* Start Source document *
At the time a path followed the shoulder of the freeway for a short distance before veering away into the woods. In 2016 changes were made to the first mile plus of this hike making it wider and putting up a nicer barrier along the freeway section.
Columbia River

Just over a quarter mile from the trailhead we passed our return route, the Starvation Cutoff Trail, and just a bit beyond that we came to a small sign for Cabin Creek Falls.
Sign for Cabin Creek Falls

That small fall was mostly hidden.
Cabin Creek Falls

A little under a half mile further though was a less obscured waterfall – Hole in the Wall Falls.
Hole in the Wall Falls

This waterfall is not a natural occurrence, it was created in 1938 when the Oregon Highway Department rerouted Warren Creek due to Warren Creek Falls being too close to the old Columbia River Highway. The falls name comes from the waters emergence from the cliff via a man made hole.
* End Source document *
* Start Rows *
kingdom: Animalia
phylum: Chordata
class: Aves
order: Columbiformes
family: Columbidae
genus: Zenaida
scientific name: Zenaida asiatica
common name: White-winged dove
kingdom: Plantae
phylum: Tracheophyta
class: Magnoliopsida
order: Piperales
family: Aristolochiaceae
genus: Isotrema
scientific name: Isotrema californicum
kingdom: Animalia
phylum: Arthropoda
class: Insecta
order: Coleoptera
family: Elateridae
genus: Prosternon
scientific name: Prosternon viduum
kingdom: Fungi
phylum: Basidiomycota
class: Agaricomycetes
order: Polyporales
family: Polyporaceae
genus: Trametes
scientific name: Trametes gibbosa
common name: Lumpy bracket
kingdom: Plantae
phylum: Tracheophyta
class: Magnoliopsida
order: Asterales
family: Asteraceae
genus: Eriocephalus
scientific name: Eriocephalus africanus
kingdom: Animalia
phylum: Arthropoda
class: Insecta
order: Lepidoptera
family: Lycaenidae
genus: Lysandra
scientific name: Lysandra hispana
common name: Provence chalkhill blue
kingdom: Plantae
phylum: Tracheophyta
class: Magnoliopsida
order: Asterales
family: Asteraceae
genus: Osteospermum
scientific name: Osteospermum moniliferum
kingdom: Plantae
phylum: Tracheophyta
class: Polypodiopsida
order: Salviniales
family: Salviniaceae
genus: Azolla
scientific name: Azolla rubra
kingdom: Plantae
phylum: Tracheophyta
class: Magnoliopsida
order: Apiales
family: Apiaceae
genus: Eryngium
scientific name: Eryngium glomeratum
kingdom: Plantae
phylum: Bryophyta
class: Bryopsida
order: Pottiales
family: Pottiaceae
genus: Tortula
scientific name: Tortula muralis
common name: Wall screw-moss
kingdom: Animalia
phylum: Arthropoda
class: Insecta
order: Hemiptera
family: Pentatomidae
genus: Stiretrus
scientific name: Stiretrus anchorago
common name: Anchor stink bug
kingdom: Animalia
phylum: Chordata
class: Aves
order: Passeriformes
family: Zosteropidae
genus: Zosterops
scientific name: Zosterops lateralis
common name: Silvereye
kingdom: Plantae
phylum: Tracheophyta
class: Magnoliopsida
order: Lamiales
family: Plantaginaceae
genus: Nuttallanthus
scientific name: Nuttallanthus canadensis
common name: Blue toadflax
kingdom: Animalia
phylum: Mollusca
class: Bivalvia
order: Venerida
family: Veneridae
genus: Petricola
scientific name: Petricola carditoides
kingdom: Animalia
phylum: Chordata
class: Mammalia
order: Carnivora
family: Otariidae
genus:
* End Rows *
» Exercises to complete:
**a.** According to the hike description, why did the Oregon Highway Department reroute Warren Creek in 1938?
**b.** Write out the hike description word for word, starting at "Just over a" and ending at "the Wall Falls.".

» Outputs:
**a.** Warren Creek Falls was too close to the old Columbia River Highway.

**b.**
Just over a quarter mile from the trailhead we passed our return route, the Starvation Cutoff Trail, and just a bit beyond that we came to a small sign for Cabin Creek Falls.
Sign for Cabin Creek Falls

That small fall was mostly hidden.
Cabin Creek Falls

A little under a half mile further though was a less obscured waterfall – Hole in the Wall Falls.